Repressed memories and writers block
Oddly enough, I absolutely dread writing. Does anyone else get this? “Oh, I love to read and write, I wanna be a writer one day, etc, etc” but when it comes time for you to actually sit down and write something it scares you shitless. Perhaps it is only me, but I do recall reading a short piece written by an editor of National Geographic in a 1977 issue. He wrote that every author should have a cluttered house, that needed to be swept and cleaned, and have the roof fixed and the gutters repaired. That way, they would always have something to procrastinate that big writing assignment they had to finish, instead of having a neat tidy home with no obstacles between them and the chore of writing. The article even had a little cartoon that was quite funny. It made me feel better hearing those things from a National Geographic editor, so that does mean I am not the only one who both loves/hates writing, but I still feel silly for it. Which leads me to the conclusion that I must have some sort of dark repressed memory attached to writing, and it is that memory that is pushing me away from the chore of writing. Hmm…let me open the back door of my mind and see what I’ve got back there….

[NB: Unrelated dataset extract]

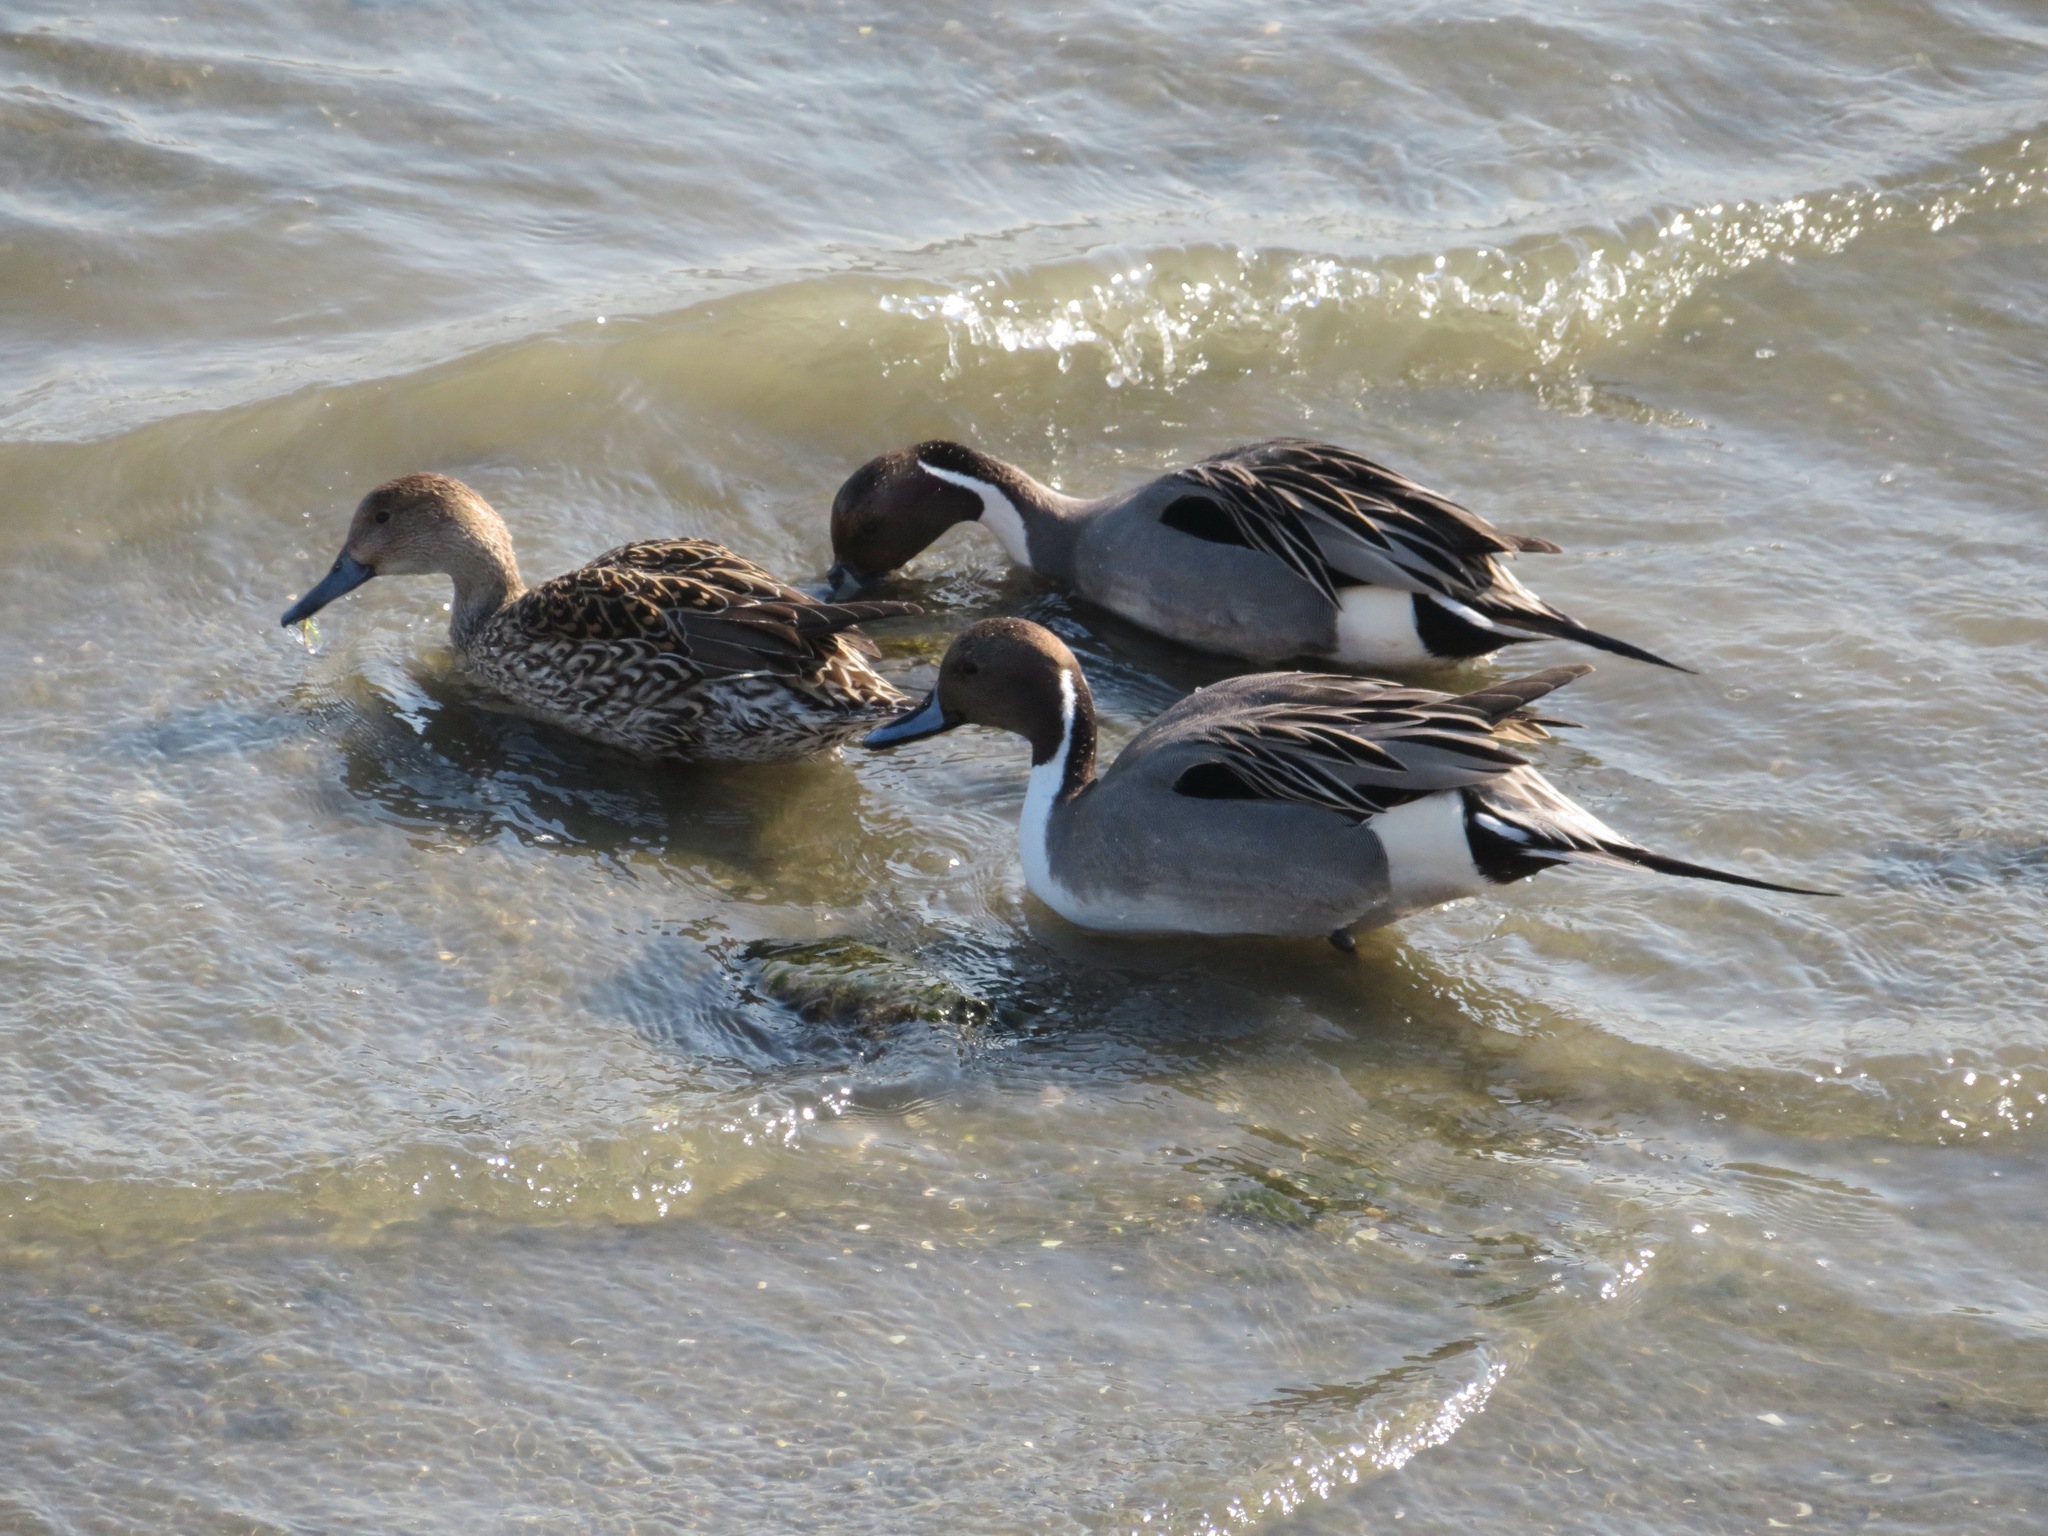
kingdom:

Oh god…no…NO! AHHHHH!!! MAKE IT STOP! NOOOOOOOOOOOOO!!!!!!!!!!!!!!! I CAN’T SEE ANYMORE, MAKE IT STOP, MAKE IT STOP!
Whew…Okay, turns out I have many bad memories attached to writing, most of them relating to college, critical ex-girlfriends, and reading a draft written by a classmate and you suddenly realize your writing is shit and they are a god of the English language and will one day get a movie deal while you piddle away at a shitty blog.
Yeah…writing is not a game for pansies, there is much suffering.
Well that is my post for the week, I am starting to consider renaming this blog “The random musings of an angry drunk” but there may still be hope for me.